◆ Work to be completed:
The response must consist of the lines below from the one with "- [FitVitals.dev](https://fitvitals.dev) —" through the one with "should probably [learn", exactly as they appear and with both ends kept.

(Provided material begins)

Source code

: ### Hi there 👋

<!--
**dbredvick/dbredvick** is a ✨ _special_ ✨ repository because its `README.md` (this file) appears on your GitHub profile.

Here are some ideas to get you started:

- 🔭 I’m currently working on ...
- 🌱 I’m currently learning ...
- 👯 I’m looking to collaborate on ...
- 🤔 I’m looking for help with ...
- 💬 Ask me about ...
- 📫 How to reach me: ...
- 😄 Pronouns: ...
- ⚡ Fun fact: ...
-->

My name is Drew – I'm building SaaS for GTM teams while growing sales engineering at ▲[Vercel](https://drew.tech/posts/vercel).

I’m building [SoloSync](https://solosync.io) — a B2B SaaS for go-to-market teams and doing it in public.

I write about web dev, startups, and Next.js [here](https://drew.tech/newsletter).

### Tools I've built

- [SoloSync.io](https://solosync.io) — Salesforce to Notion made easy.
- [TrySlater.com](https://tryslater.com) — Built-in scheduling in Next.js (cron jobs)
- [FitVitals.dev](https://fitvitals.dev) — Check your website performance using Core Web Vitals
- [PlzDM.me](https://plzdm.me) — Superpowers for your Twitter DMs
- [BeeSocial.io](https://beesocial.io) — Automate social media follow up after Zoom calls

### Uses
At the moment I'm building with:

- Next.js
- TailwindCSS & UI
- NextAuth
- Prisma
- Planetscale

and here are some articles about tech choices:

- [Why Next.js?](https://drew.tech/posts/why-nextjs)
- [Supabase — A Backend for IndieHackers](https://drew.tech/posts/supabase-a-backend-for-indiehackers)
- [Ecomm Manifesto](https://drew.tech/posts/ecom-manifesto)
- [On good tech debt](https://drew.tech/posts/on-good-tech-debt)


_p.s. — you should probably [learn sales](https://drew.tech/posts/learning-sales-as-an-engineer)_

(Provided material ends)
(Provided material begins)

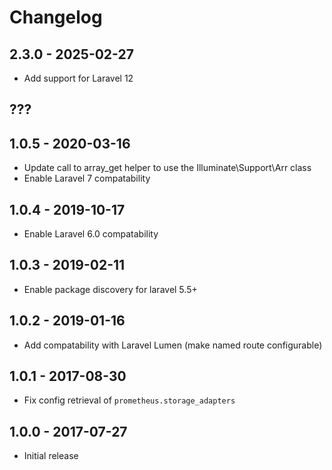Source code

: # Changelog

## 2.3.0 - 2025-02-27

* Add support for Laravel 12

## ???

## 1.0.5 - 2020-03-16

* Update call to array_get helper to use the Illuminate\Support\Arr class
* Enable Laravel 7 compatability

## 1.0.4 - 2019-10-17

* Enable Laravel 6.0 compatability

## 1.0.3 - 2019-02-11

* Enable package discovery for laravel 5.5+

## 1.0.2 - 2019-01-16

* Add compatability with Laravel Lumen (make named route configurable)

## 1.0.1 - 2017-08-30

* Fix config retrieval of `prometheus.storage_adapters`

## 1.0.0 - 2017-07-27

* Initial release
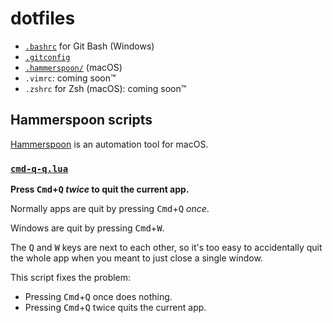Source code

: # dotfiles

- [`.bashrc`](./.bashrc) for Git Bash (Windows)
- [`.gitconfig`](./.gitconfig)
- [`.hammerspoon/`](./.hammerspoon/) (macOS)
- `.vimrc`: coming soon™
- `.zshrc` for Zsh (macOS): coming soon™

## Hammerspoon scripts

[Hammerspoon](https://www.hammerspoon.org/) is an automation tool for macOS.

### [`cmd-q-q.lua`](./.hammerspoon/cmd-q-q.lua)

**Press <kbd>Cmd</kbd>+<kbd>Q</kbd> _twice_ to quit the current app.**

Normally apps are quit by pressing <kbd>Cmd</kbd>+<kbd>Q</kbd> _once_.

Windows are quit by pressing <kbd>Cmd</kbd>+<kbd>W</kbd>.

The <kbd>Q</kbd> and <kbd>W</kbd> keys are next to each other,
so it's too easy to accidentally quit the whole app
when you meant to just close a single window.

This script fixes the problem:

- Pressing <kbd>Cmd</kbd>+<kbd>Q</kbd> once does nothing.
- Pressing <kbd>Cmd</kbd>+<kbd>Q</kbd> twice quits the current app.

(Provided material ends)
(Provided material begins)

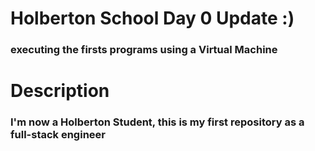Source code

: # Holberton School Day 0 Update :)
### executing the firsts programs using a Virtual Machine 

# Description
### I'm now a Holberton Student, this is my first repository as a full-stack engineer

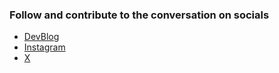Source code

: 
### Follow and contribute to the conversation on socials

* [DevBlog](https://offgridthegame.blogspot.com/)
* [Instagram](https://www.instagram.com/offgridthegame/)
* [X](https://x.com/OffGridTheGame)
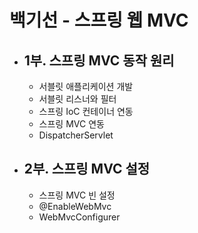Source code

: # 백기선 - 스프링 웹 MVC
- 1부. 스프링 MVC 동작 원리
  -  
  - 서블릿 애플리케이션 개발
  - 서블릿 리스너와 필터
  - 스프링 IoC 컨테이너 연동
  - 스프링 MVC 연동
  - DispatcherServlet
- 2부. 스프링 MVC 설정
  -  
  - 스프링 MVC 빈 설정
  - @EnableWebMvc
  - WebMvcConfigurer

(Provided material ends)

◆ Result:
- [FitVitals.dev](https://fitvitals.dev) — Check your website performance using Core Web Vitals
- [PlzDM.me](https://plzdm.me) — Superpowers for your Twitter DMs
- [BeeSocial.io](https://beesocial.io) — Automate social media follow up after Zoom calls

### Uses
At the moment I'm building with:

- Next.js
- TailwindCSS & UI
- NextAuth
- Prisma
- Planetscale

and here are some articles about tech choices:

- [Why Next.js?](https://drew.tech/posts/why-nextjs)
- [Supabase — A Backend for IndieHackers](https://drew.tech/posts/supabase-a-backend-for-indiehackers)
- [Ecomm Manifesto](https://drew.tech/posts/ecom-manifesto)
- [On good tech debt](https://drew.tech/posts/on-good-tech-debt)


_p.s. — you should probably [learn sales](https://drew.tech/posts/learning-sales-as-an-engineer)_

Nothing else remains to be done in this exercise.